Weishaupt’s escape to Gotha resembles the “midnight ride” of Paul Revere and William Dawes in 1775. And Dr. Schwartz’s trip to Moscow has its parallel in the wagon trains of the first Oregon pioneers. Maybe he should have put a sign on the cart–Mockba hhaye Khytekh, “Moscow or Bust.” The “profoundest conspirator that ever existed” lived out the rest of his life in exile in Gotha. He got into more mischief in the French Revolution with his friend and correspondent, Jean-Baptiste Willermoz, the Illuminatus of Lyons. And lived long enough to inspire new generations of Illuminati–Anacharsis Cloots, Francois Babeuf and Filippo Buonarotti, among others. Adam Weishaupt died on November 18, 1830 in Gotha. Even in death, he remains a figure of controversy. The Roman Catholic Encyclopedia of 1910 said Weishaupt repented on his deathbed and was reconciled with the Church. Author Gary Allen claimed that Adam was working on an essay on hermetic art magick, Two Fragments of a Ritual, when he suddenly dropped dead. Quien sabe?
Proper assessment of Adam’s role in history may have to wait a few more centuries, for a generation of more objective historians. His is still a hot-button name. Here in the USA, fundamentalist Christians consider Adam Weishaupt a kind of sinister John the Baptist, proclaiming the global Kingdom of Satan. And those who favor the New World Order… well, they don’t say much of anything. Mention the names “Adam Weishaupt” and “Illuminati,” and they tend to grit their teeth and scowl. For myself, whenever I think about Adam Weishaupt and his sect, the haunting question of Jesus Christ comes to mind. “Can an evil tree produce good fruit?”

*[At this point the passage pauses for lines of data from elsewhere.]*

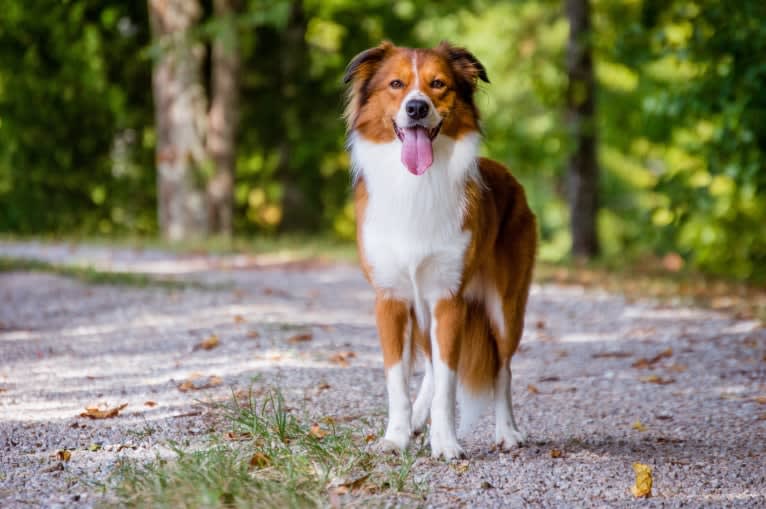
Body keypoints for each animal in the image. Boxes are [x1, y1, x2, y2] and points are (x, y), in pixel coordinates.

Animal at [344, 41, 536, 458]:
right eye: (396, 84)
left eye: (438, 84)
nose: (417, 108)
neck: (416, 183)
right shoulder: (392, 300)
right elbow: (398, 381)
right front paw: (396, 436)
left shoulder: (449, 299)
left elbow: (449, 383)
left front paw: (445, 443)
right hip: (422, 311)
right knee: (432, 366)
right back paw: (417, 421)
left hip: (505, 308)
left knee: (502, 369)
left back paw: (508, 432)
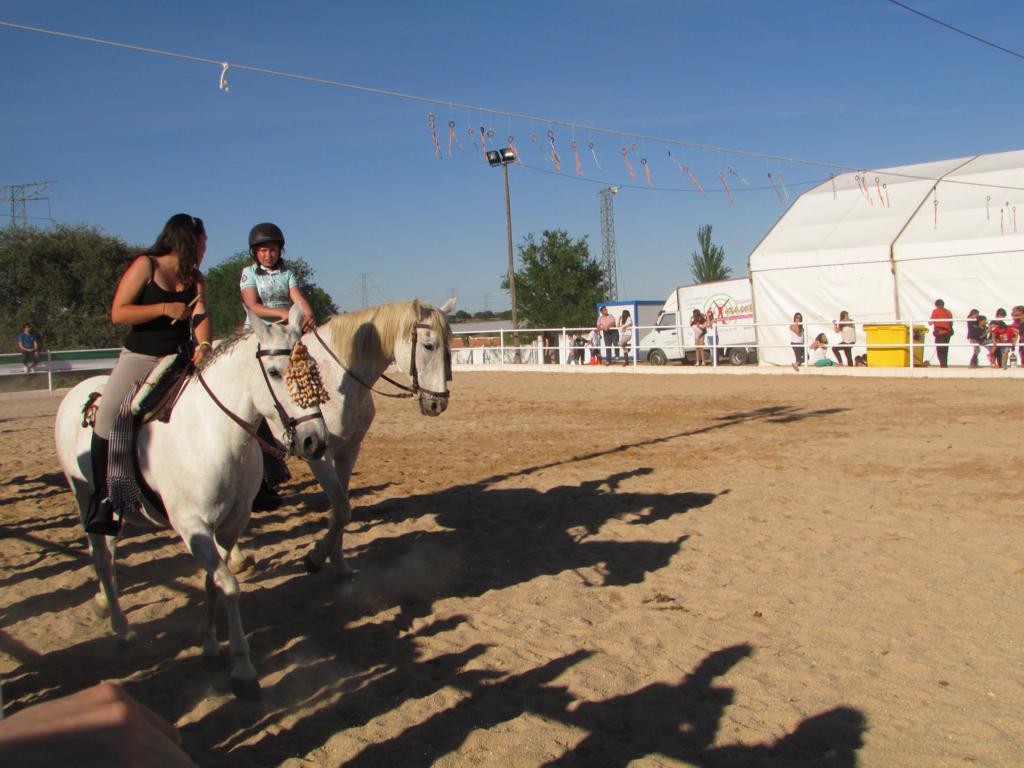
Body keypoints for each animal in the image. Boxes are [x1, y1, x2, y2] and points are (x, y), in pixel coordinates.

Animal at [54, 305, 328, 698]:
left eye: (312, 370)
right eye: (275, 372)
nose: (314, 441)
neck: (212, 433)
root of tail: (77, 392)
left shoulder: (230, 524)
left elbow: (213, 582)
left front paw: (210, 646)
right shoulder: (192, 526)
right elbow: (229, 585)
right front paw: (243, 668)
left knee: (108, 552)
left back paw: (105, 604)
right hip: (82, 495)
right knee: (100, 559)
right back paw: (121, 628)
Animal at [285, 298, 455, 575]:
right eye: (429, 345)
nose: (438, 404)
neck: (337, 376)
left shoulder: (348, 450)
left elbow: (341, 510)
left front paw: (338, 562)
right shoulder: (317, 455)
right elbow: (341, 509)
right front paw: (316, 558)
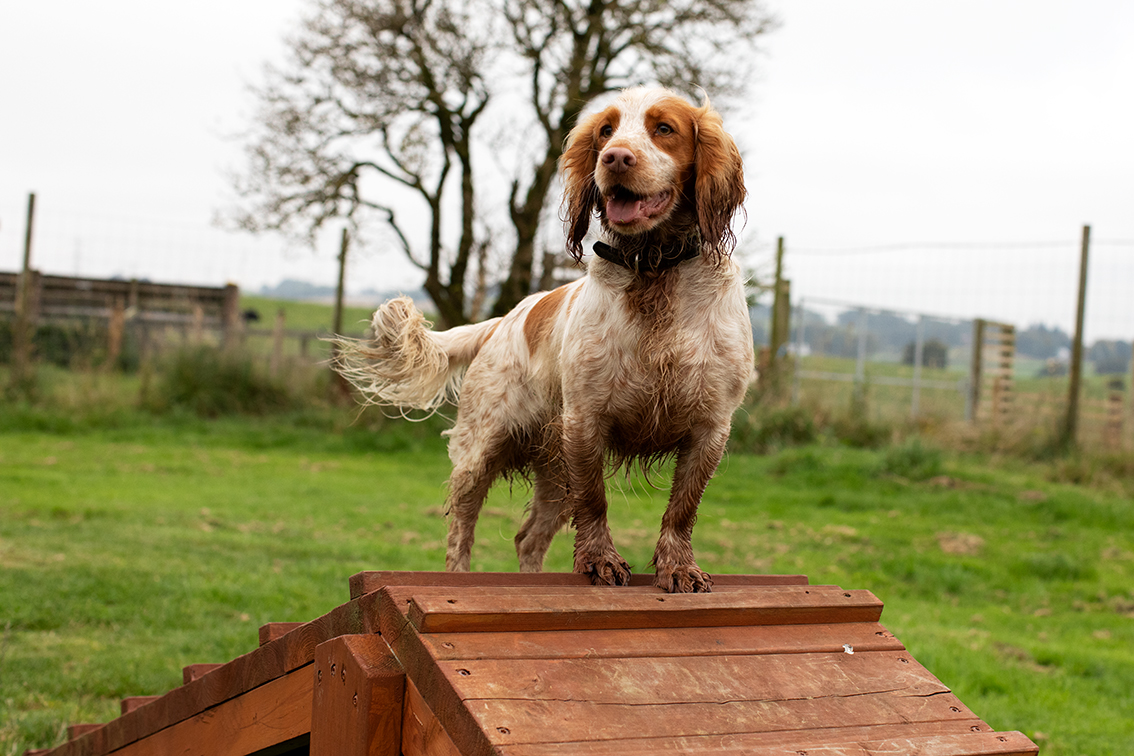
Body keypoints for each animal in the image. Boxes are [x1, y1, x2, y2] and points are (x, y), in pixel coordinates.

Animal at [337, 88, 762, 593]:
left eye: (664, 129)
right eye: (605, 131)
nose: (615, 157)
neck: (655, 271)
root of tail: (501, 321)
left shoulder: (710, 427)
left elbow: (683, 509)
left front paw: (679, 568)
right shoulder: (584, 419)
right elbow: (595, 502)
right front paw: (601, 561)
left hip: (554, 468)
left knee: (529, 538)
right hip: (484, 453)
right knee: (461, 532)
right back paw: (459, 577)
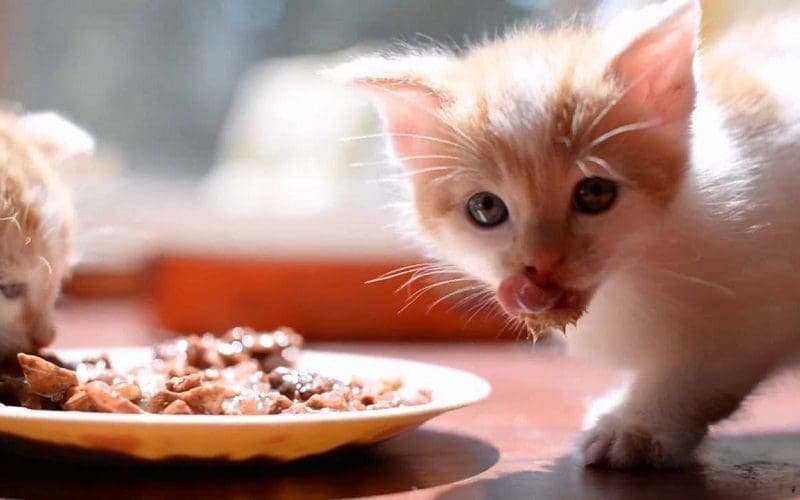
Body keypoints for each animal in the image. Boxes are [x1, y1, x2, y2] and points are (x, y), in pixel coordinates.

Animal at [330, 0, 800, 468]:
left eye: (595, 193)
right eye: (486, 208)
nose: (541, 262)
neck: (645, 260)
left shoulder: (759, 302)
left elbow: (702, 368)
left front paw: (636, 425)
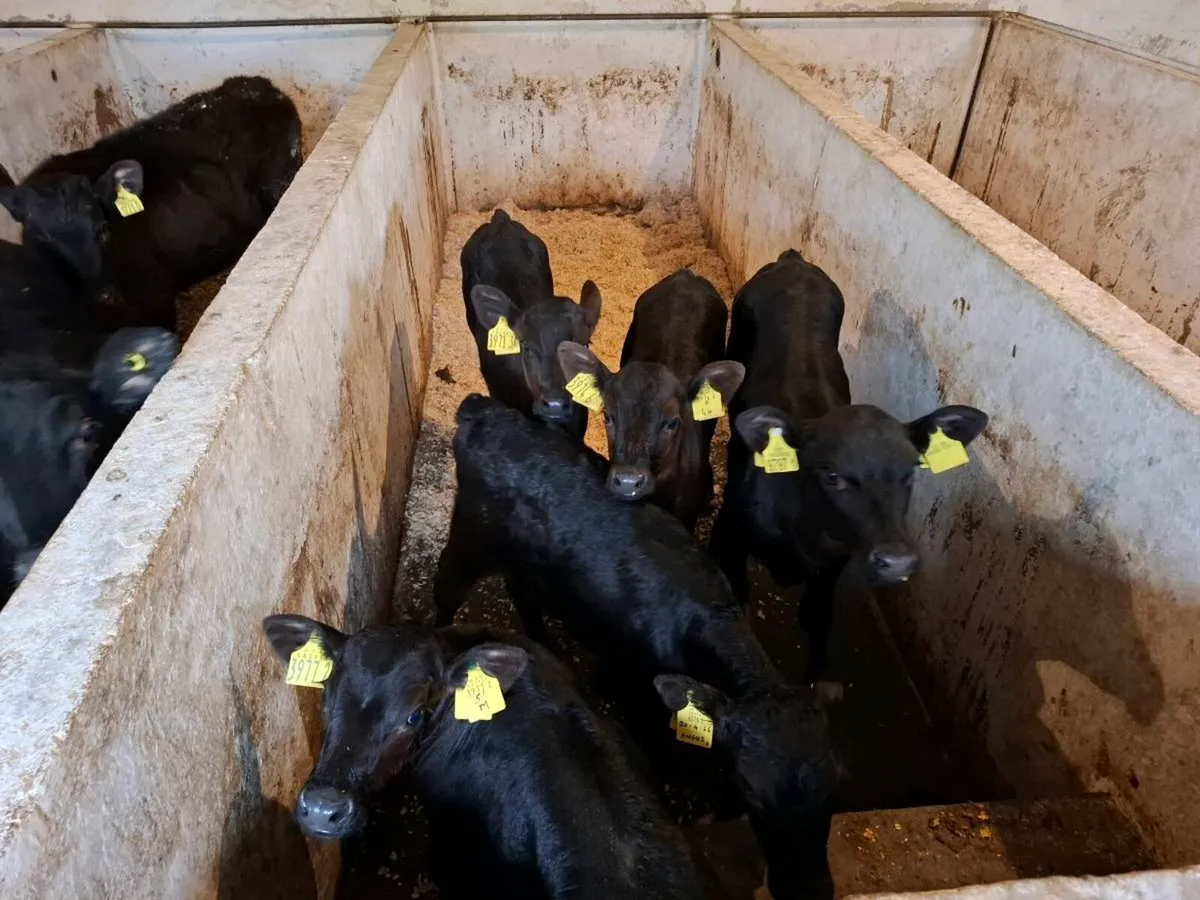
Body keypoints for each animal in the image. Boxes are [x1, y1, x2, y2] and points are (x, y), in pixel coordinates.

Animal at [435, 395, 839, 898]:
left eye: (835, 787)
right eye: (755, 794)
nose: (810, 889)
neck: (704, 617)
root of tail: (483, 409)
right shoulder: (634, 689)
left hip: (526, 560)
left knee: (524, 594)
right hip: (470, 537)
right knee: (446, 588)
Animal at [710, 250, 989, 678]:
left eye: (912, 470)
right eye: (831, 473)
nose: (897, 560)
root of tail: (792, 260)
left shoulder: (832, 565)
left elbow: (816, 616)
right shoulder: (729, 538)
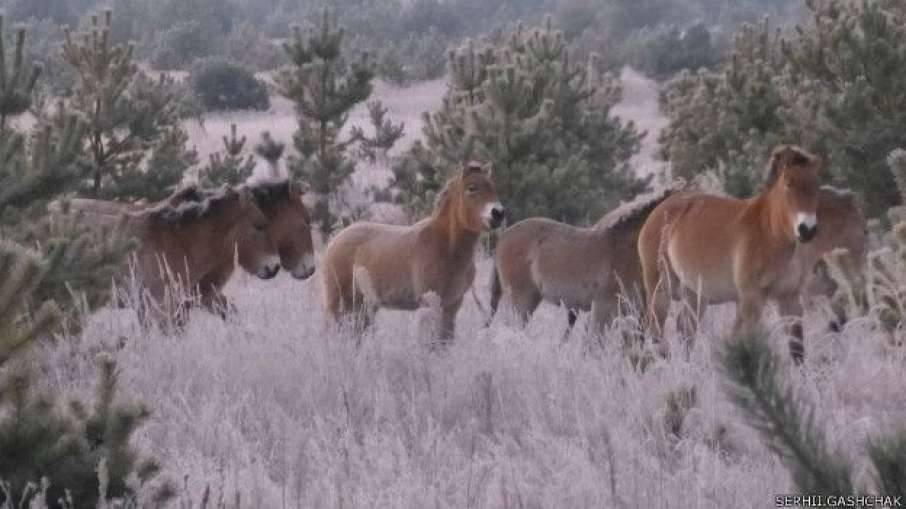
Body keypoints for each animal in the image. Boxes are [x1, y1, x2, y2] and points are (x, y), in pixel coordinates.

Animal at [320, 161, 504, 344]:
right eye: (472, 188)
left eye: (493, 187)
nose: (498, 213)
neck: (447, 247)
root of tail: (333, 242)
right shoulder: (429, 304)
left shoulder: (452, 306)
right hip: (340, 305)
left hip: (363, 307)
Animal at [636, 145, 828, 364]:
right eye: (788, 184)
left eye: (816, 185)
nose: (807, 229)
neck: (770, 230)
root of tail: (659, 212)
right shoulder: (751, 298)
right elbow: (745, 341)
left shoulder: (789, 298)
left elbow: (797, 349)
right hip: (661, 290)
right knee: (656, 333)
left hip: (695, 294)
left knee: (685, 330)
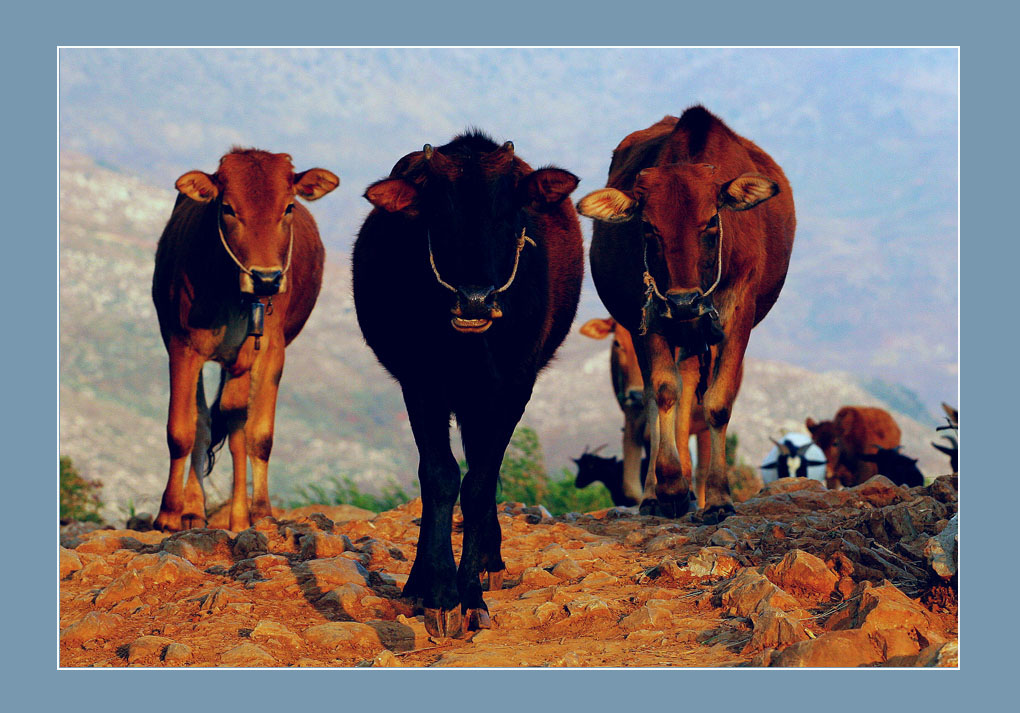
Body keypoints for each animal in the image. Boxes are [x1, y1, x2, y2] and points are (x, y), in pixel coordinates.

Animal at [149, 147, 338, 534]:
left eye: (288, 207)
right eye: (228, 208)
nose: (266, 278)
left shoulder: (270, 352)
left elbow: (258, 436)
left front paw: (260, 513)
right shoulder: (181, 345)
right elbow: (182, 430)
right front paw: (169, 514)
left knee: (237, 428)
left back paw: (240, 516)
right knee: (206, 423)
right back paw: (193, 511)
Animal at [352, 131, 583, 640]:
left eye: (508, 214)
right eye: (439, 217)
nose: (474, 301)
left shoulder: (513, 388)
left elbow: (479, 483)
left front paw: (471, 596)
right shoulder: (421, 385)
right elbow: (439, 477)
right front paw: (439, 595)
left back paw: (488, 562)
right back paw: (420, 582)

(See The New World Order by Pat Robertson, Word Publishing, Dallas, Texas, 1991, pages 180 through 183; Einige Originalschriften des Illuminatenordens, Munich, 1786; and Essai sur la secte des Illuminees, by J.P.L. de la Roche de Maine, Paris, 1792.) http://ufoinfo.com/roundup/
Footnote: John Robinson, a professor of natural philosophy at Edinburgh University in Scotland and a member of a Freemason Lodge there, said he had been asked to join the Illuminati. After consideration he concluded that the Illuminati were not for him. In 1798 he published a book called “Proofs of a Conspiracy” in which he wrote: “An association has been formed for the express purposes of rooting out all the religous establishments and overturning all existing goverments. . .the leaders would rule the World with uncontrollable power, while all the rest would be employed as tools of the ambition of their unknown superiors”. “Proofs of a Conspiracy” was sent to George Washington who replied that he was aware that the Illuminati were in America and that they had “diabolical tenets”. Ed.